§ YOUR INSTRUCTIONS
The listing below holds pictures; exclude them. Return exactly the lines from the one with "This view is 42.5° wide." through the one with "10. black cap with bearing [428,491,463,526]".
***
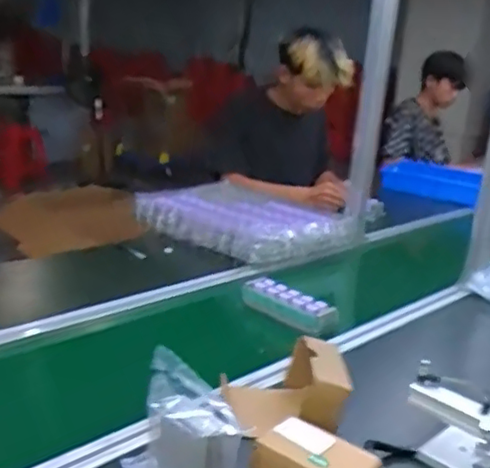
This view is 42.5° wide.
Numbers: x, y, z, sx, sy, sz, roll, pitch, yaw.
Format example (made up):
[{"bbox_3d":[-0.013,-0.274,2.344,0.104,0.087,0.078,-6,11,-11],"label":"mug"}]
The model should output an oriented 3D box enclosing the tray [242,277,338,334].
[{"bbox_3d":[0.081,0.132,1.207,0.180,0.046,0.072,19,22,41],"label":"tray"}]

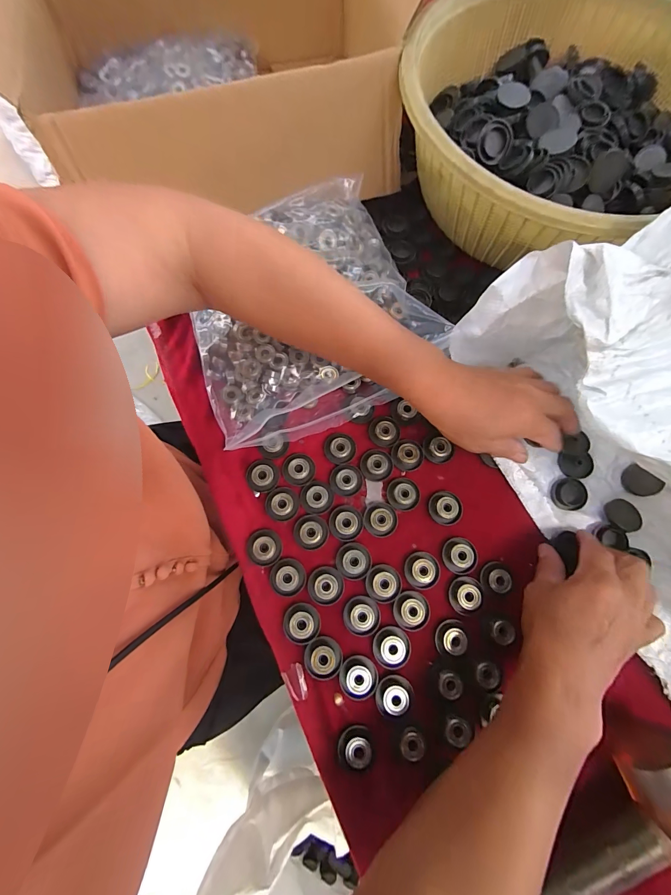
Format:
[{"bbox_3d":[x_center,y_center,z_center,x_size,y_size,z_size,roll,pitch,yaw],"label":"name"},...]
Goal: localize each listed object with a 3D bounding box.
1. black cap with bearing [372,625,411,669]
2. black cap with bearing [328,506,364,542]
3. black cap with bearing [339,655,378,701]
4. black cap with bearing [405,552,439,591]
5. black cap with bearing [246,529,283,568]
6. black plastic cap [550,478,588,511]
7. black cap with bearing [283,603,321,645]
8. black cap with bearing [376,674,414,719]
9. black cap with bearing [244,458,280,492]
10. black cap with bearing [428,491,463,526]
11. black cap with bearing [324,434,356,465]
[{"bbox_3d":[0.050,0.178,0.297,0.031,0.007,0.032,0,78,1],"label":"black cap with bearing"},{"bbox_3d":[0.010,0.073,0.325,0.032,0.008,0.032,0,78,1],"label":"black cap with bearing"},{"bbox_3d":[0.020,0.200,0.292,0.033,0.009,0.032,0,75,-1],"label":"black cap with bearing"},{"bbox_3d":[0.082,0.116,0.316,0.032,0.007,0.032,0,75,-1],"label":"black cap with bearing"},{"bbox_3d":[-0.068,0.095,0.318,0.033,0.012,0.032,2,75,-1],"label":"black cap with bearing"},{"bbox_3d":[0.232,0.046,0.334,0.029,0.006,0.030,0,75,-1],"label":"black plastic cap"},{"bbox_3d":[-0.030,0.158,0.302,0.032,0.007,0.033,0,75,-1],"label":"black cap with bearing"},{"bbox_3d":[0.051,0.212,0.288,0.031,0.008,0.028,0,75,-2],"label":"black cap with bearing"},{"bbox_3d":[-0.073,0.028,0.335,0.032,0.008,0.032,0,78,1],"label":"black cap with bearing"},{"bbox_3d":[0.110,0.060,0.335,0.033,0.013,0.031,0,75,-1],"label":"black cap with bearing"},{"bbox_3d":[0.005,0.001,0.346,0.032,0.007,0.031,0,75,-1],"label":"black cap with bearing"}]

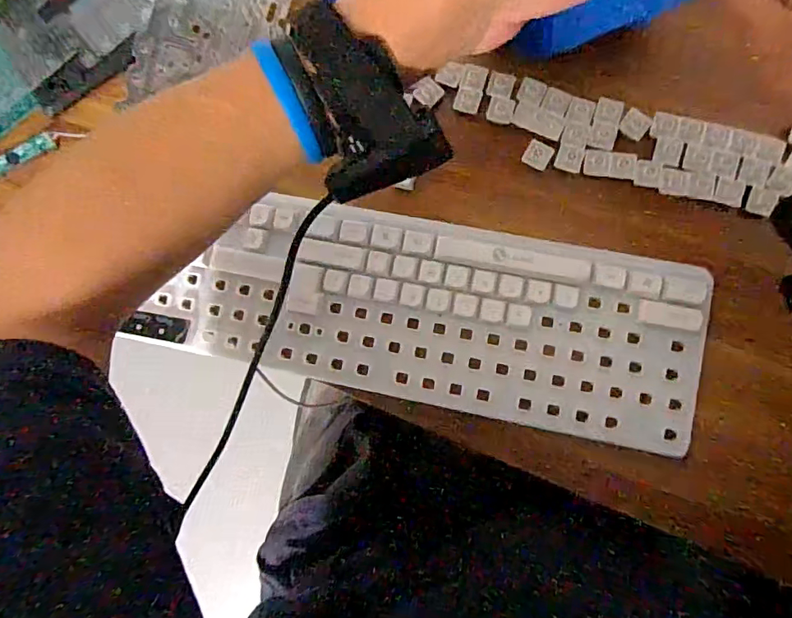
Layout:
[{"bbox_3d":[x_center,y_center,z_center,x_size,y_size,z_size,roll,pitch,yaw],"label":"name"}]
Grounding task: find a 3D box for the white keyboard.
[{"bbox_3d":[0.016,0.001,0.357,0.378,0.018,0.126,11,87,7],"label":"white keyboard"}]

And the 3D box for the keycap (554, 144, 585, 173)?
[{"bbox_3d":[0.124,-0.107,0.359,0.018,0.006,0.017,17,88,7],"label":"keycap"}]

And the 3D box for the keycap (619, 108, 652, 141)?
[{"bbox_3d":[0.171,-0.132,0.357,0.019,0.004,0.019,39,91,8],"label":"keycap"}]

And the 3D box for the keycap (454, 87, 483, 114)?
***
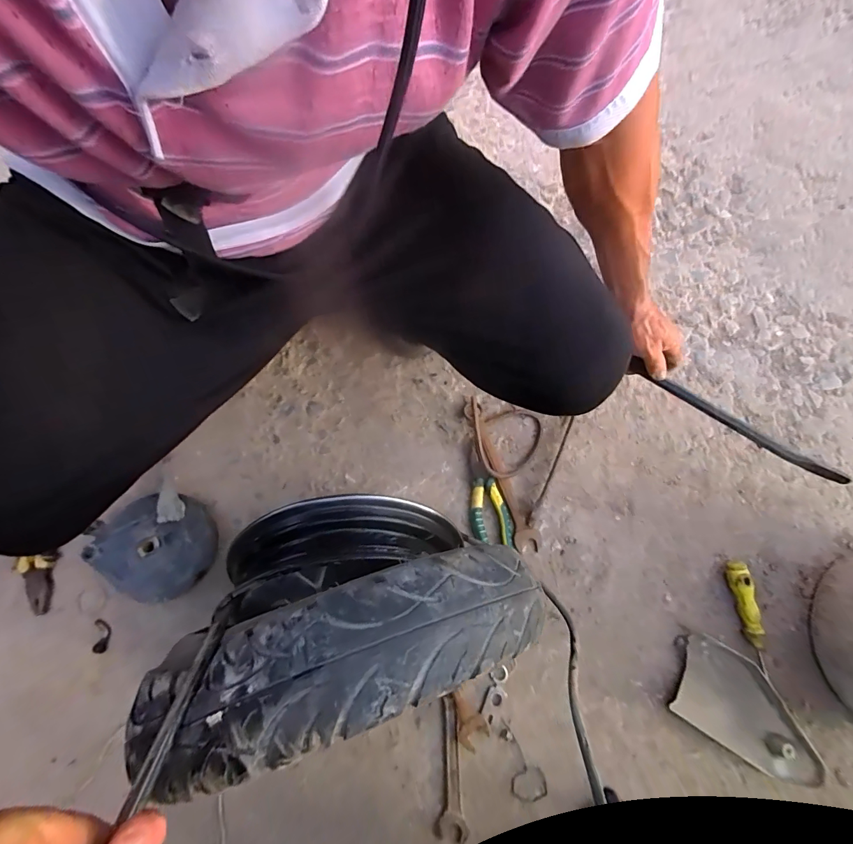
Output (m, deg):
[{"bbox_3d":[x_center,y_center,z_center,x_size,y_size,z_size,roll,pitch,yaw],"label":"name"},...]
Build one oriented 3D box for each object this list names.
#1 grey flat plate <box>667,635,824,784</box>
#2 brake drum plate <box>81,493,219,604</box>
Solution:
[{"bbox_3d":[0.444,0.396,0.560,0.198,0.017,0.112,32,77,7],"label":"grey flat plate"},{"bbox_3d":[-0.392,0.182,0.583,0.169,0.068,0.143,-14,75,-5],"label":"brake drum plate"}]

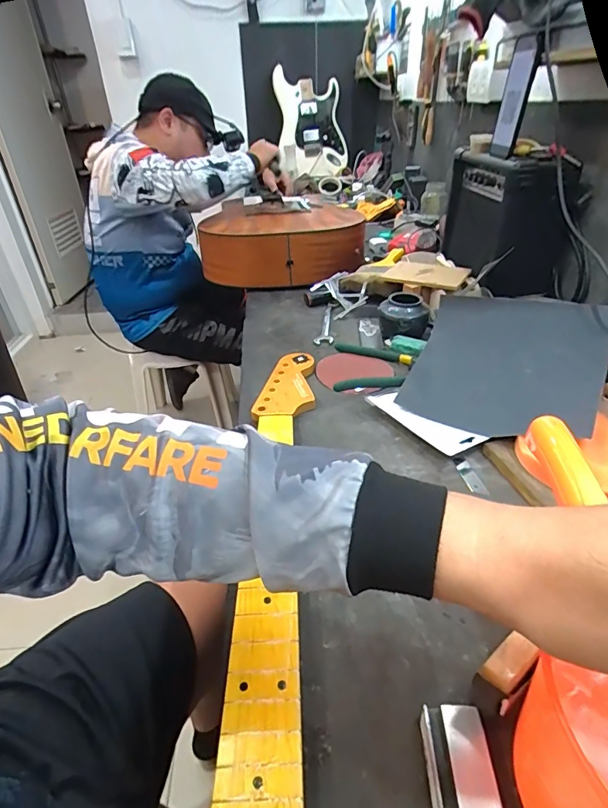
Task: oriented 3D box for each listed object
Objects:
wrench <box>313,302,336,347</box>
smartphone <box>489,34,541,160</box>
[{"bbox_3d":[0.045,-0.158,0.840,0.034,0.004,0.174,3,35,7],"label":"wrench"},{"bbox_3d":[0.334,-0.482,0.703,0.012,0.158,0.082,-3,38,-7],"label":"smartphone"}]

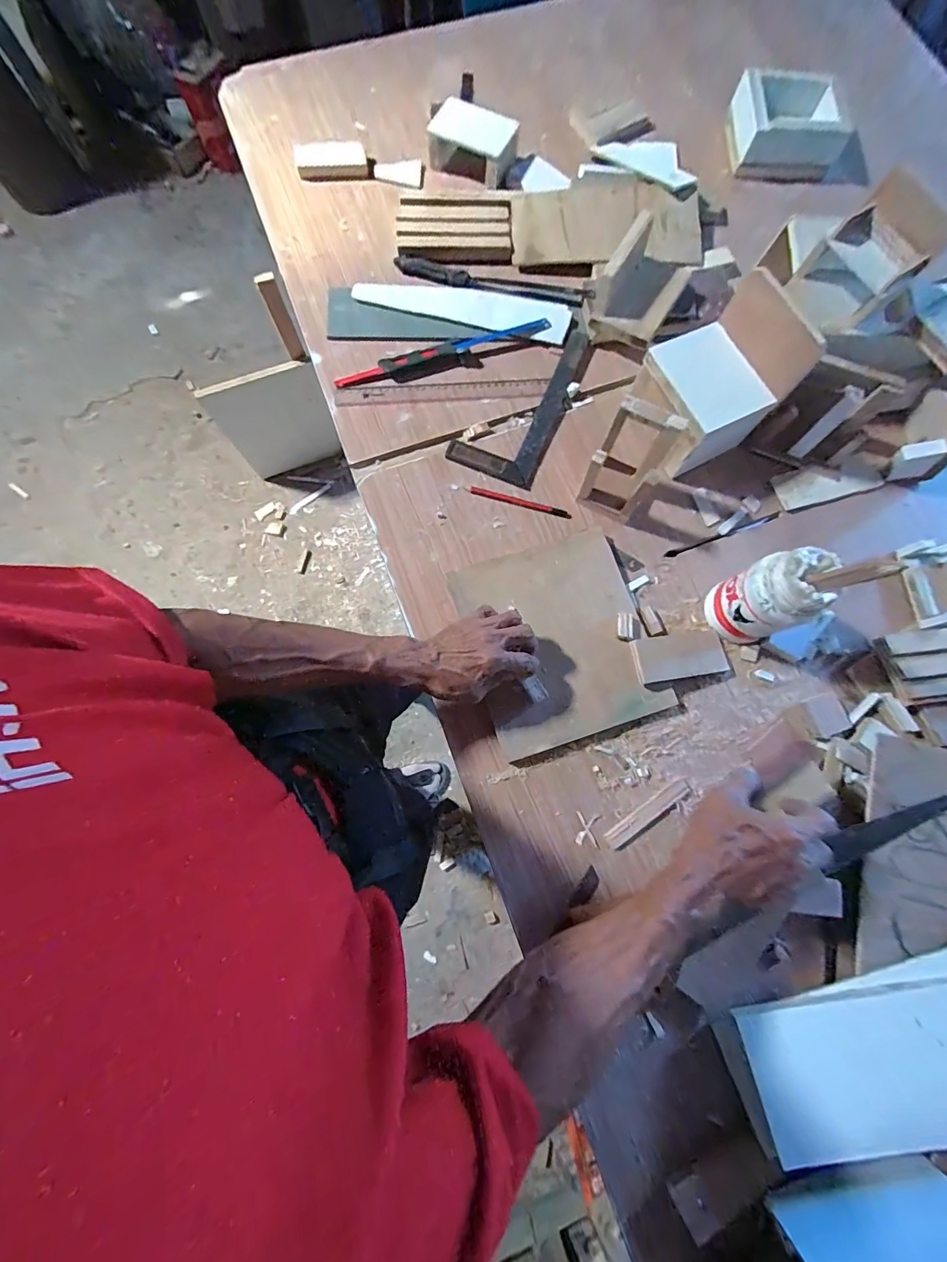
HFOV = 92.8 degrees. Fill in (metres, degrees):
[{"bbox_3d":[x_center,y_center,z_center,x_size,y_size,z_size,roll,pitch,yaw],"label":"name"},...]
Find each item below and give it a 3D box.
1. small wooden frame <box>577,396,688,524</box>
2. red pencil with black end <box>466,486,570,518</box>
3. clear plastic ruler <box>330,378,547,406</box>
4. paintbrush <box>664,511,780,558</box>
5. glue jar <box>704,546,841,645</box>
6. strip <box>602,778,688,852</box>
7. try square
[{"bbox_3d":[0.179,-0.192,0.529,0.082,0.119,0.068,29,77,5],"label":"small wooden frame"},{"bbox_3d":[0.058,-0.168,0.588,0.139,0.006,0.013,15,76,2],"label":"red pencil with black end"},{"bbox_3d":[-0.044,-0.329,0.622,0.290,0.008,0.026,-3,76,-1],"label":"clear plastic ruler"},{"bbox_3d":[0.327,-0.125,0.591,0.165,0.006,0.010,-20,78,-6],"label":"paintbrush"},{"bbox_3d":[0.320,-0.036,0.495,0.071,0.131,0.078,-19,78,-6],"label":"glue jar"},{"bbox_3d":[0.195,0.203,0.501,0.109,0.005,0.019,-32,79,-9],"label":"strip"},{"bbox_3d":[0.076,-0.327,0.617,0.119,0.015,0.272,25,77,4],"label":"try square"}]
***
§ FINAL ANSWER
This view is 42.5° wide.
Numbers: x, y, z, sx, sy, sz, roll, pitch, yaw.
Format example (made up):
[{"bbox_3d":[-0.013,-0.274,2.344,0.104,0.087,0.078,-6,11,-11],"label":"mug"}]
The model should output an oriented 3D box enclosing the tray [242,277,338,334].
[{"bbox_3d":[0.081,0.132,1.207,0.180,0.046,0.072,19,22,41],"label":"tray"}]

Format:
[{"bbox_3d":[x_center,y_center,z_center,x_size,y_size,z_size,roll,pitch,yaw],"label":"name"},...]
Goal: localize each listed object with a 3D bounding box.
1. black cap with bearing [372,625,411,669]
2. black cap with bearing [328,506,364,542]
3. black cap with bearing [339,655,378,701]
4. black cap with bearing [405,552,439,591]
5. black cap with bearing [246,529,283,568]
6. black plastic cap [550,478,588,511]
7. black cap with bearing [283,603,321,645]
8. black cap with bearing [376,674,414,719]
9. black cap with bearing [244,458,280,492]
10. black cap with bearing [428,491,463,526]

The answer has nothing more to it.